Plastic icebergs:  Navigating the PVC conundrum

If your company sails under the sustainability flag long enough and makes enough bold public commitments, you are bound to hit an iceberg sooner or later, where the public nature of your commitment and brand strength combine to make it that much harder to navigate your way out of a controversy. Interface, with the tremendous benefit of Ray Anderson’s years of eco-evangelism from the CEO suite, had quite a head of steam when we hit rough waters in the mid-2000s.

The reverberating crunch that we heard was rising stakeholder concern over the use of polyvinyl chloride (PVC, or vinyl) in building products, including in the backing material of our U.S. carpet tiles. In the space of a few years, we went from some customers and thought leaders thinking of us as the only company that truly “got it” on sustainability to a company that refused to “get it” about PVC.

Ten years into our sustainability journey, how could we find ourselves so out of step with some of our biggest supporters?

The first part of the answer has to do with the specific tools we were using to make decisions. In a flurry of work in the late ‘90s, we developed our own Restricted Substances List to eliminate potentially hazardous process chemicals and additives such as solvents and flame retardants.
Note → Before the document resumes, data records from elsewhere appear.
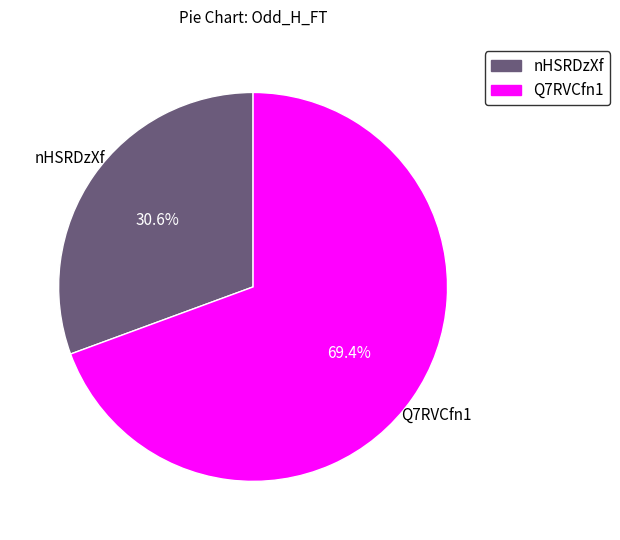

To the nearest percent, what percentage of the pie is nHSRDzXf?

31%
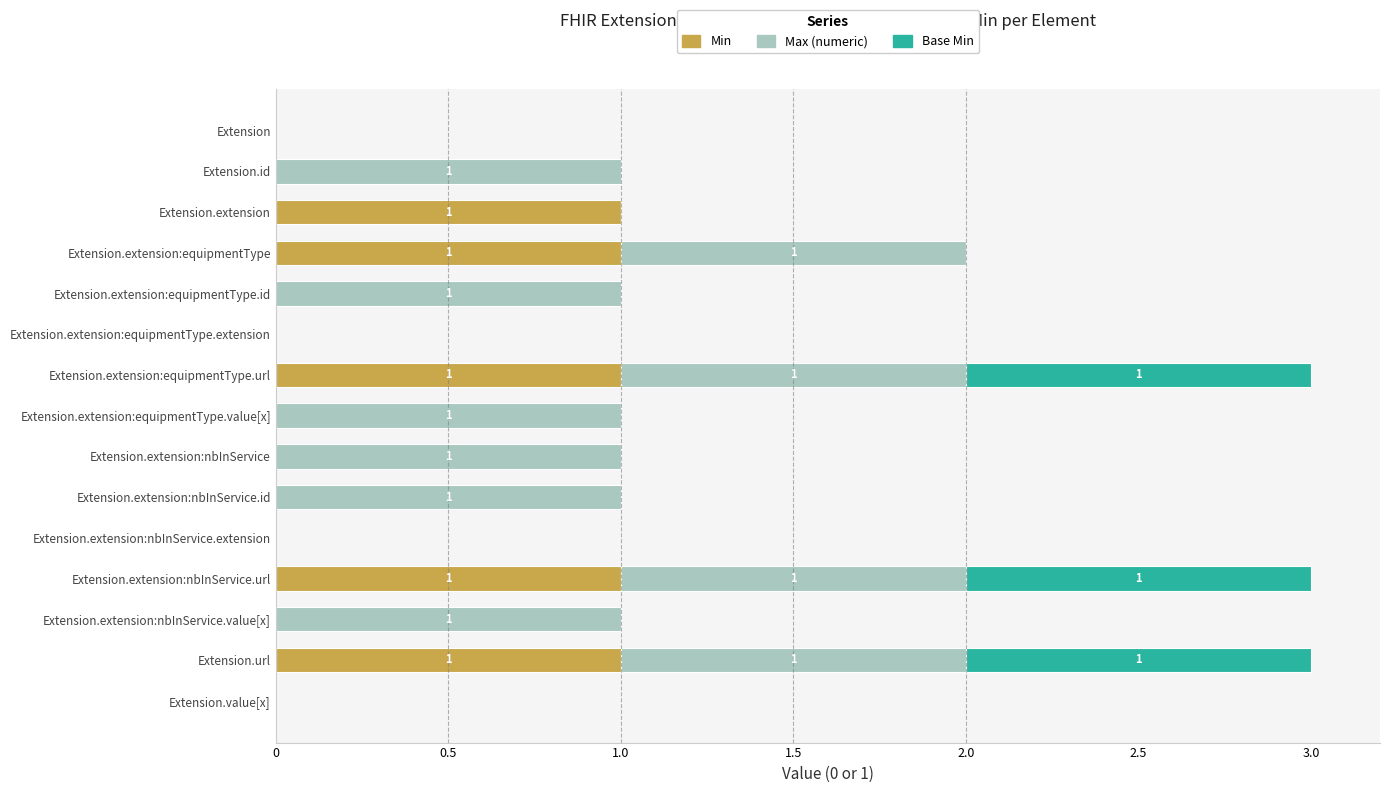

What is the total value across all series at Extension.extension:equipmentType.url?

3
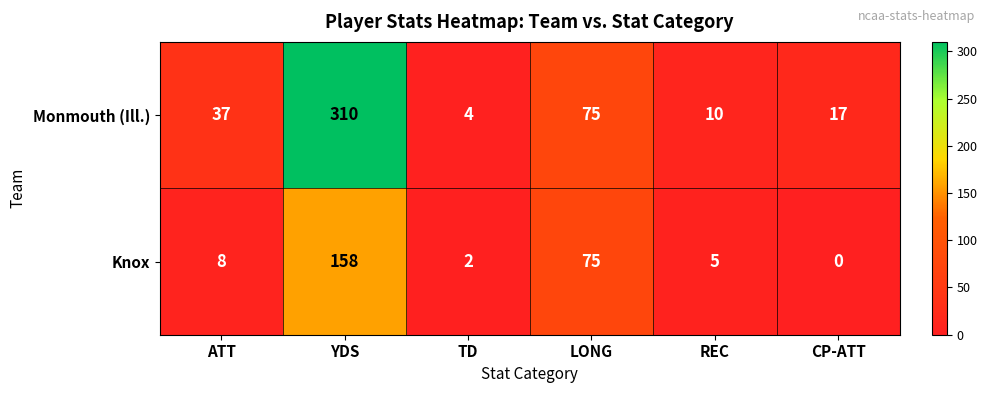

What is the spread (max minus min) of values at YDS?

152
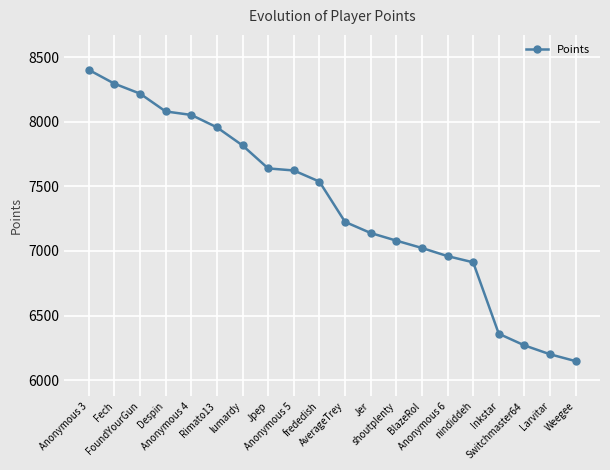

The value at Fech is 8295. True or false?

True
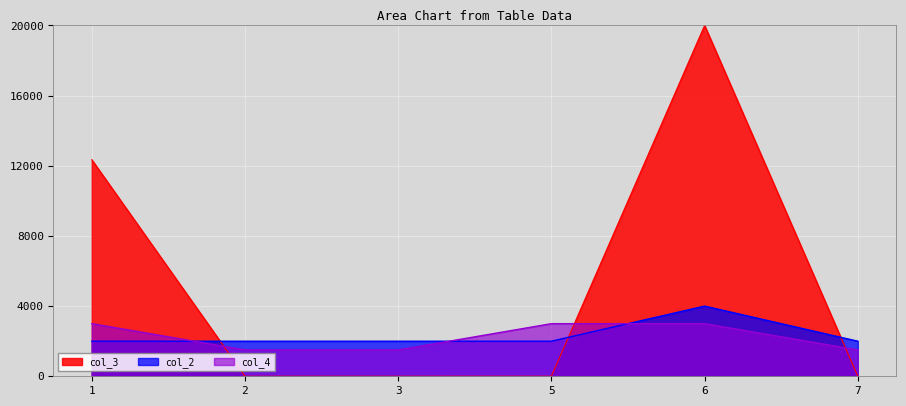

True or false: col_3 and col_4 intersect in this chart.

True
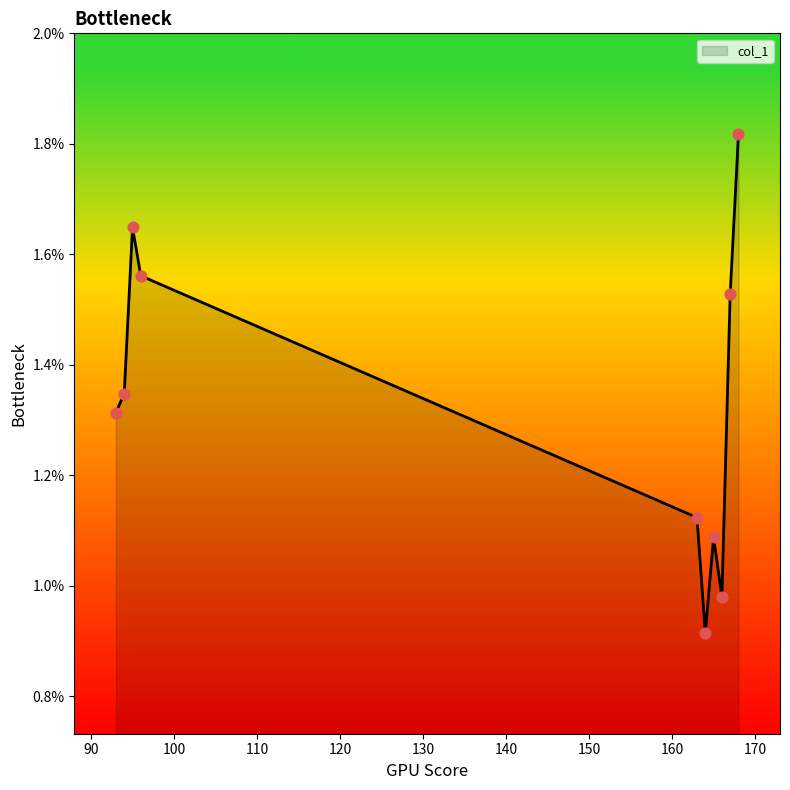

Does the chart have visible grid lines?

No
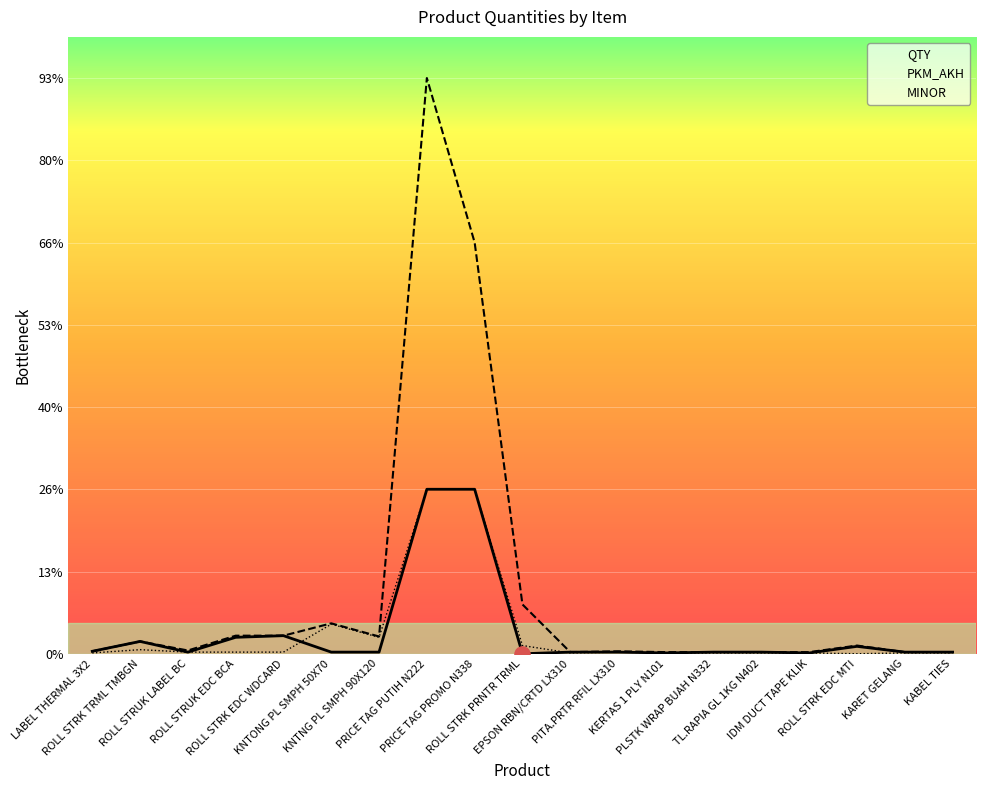

What is the total value across all series at ROLL STRK EDC WDCARD?

46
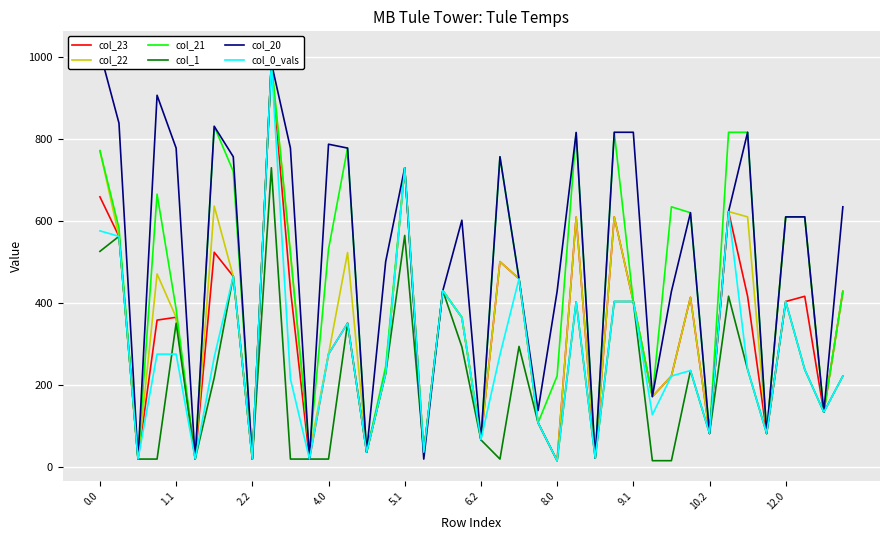

What is the difference between the maximum and minimum values in the col_1 series?

713.3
PVC made it through this screening because it is not toxic or hazardous in our factory or in our product, and we do not use toxic or heavy-metal additives. In contrast, our polyurethane carpet backing (a PVC-free, non-recyclable alternative) raised concerns because its manufacturing process requires us to store and react several regulated chemicals in the factory. So, why the big fuss over PVC?

Vinyl is the plastic environmentalists love to hate because of its life-cycle toxicity issues, which occur both upstream (emissions from plastic production) and downstream (if it gets burned under uncontrolled conditions). In addition, PVC always contains other chemical additives, some of which (e.g., heavy-metal stabilizers) may be quite toxic. While our Restricted Substances List adequately screens out toxic additives, it is not designed to account for these life-cycle toxicity issues.

As an early champion of lifecycle assessment (LCA), we were confident that we had a tool to account for the life-cycle of PVC. And while LCA has proven to be a reliable tool for more holistic decision-making, especially for considering carbon footprint or water impacts, it is notoriously weak at evaluating human health impacts like toxicity.

Even with robust life-cycle toxicity data (such as the chlorinated emissions from a PVC supplier), plotting it in a graph next to greenhouse gas emissions is scientifically meaningless and emotionally explosive, given that potential health impacts are far more personal and comprehensible.